39
Pasaron los minutos, uno, dos, cinco… La oscuridad le envolvía por completo. La carrocería del coche le cubría las espaldas y su Heckler & Koch nueve milímetros le protegía el pecho. ¿Dónde cojones se había metido el condenado inspector? Llevaba largo rato sin oír movimiento, respiraba con más calma y no sabía si le habían dejado solo, si seguía vigilado o si estaba fraguándose un ataque.
Cuando el Ford blanco de Jacob tomó la curva del área de descanso, la tensión y el dolor le habían agotado hasta tal punto que se desplomó junto al vehículo.
—¿Qué coño está pasando? —fue el saludo de Jacob una vez a salvo.
Le hizo un rápido resumen.
—Los del Falck vendrán por tu coche. Aquí ocurre algo muy raro.
Permaneció en silencio un momento dándole vueltas a sus propias palabras.
—Es una cuestión de control —prosiguió—, de poder, de doblegarte; una antigua táctica militar para desorientarte y hacerte perder el norte, la están usando contigo.
Nueva pausa.
—Es tu actitud.
—¿Qué quieres decir con eso?
—Nunca te crees nada y eso provoca a la gente que está acostumbrada a tener el control.
Trokic apoyó la cabeza en el cristal de la ventanilla y le observó.
Los dos habían amado a la misma mujer; no en el sentido bíblico, pero sí había formado parte de sus vidas. Menuda, de ojos verdes y comprometida con sus semejantes hasta llamar la atención en una mujer tan joven. Era Sinka, su prima, la hermana pequeña de ese primo que le había dado cobijo los dos años de guerra que pasó en Croacia. Durante el tiempo que permanecieron en el país, Trokic y Jacob construyeron una relación basada en la confianza, un pasado común positivo a pesar del conflicto.
Jacob tenía intención de llevar consigo a Sinka a Dinamarca y todos se alegraban por los dos, pero nunca pudieron llegar tan lejos. Un día fue a darse un baño a la isla de Krk y ya no regresó, se convirtió en una más de tantísimas mujeres desaparecidas en plena guerra y, a pesar de los esfuerzos que hicieron, jamás volvió a aparecer. Fue una pérdida terrible para ambos.

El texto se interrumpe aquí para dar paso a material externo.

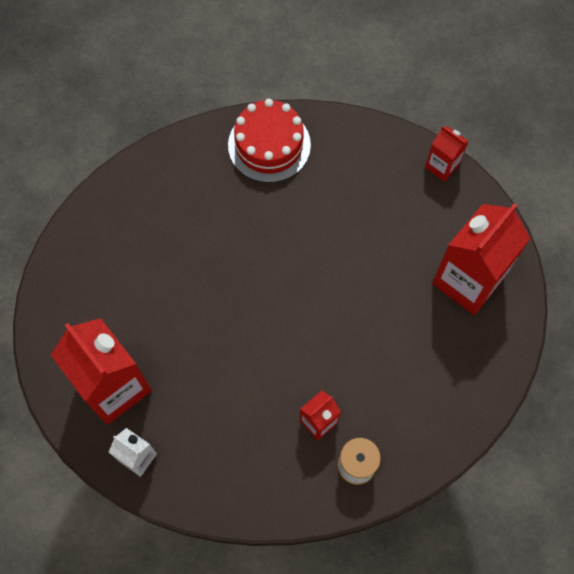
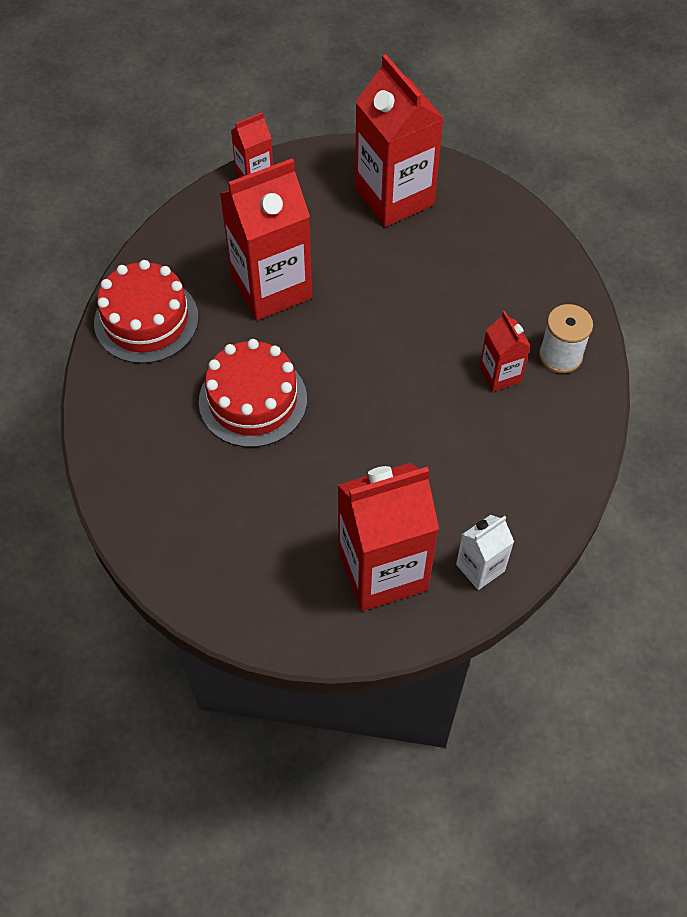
camera: 70 degrees left, 10 degrees down
none -> red cake [199,339,307,447]
none -> red carton [220,158,312,320]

La idea de lo que pudiera haberle sucedido, en qué manos podía haber caído, le llenaba de furia. Hablar de ello resultaba demasiado doloroso, pero la compenetración entre los dos salió airosa de aquella prueba y mantuvieron el contacto desde entonces.
Llegaron a la circunvalación.
—¿Adónde me llevas?
—A urgencias.
—¿Y por qué no vamos mejor a tomar esa cerveza que habíamos dicho? —propuso; sudaba sólo de pensar en batas blancas y agujas—. Iba a hacer gulash para los dos, con ajvar. He mejorado un poco la receta.
—¿La del ajvar? —preguntó Jacob.
—Sí, ahora lo hago un poquito más agrio y más picante. Le pongo pimiento rojo, berenjena, ajo, chile, vinagre de manzana, aceite de oliva, azúcar de caña, sal y pimienta. Lo tenía listo para el guilash, pero se nos ha hecho un poco tarde.
Su amigo torció el gesto, compungido.
—Bueno, pues vamos a urgencias ahora y luego pillamos una pizza de camino hacia casa. Y le echamos el ajvar.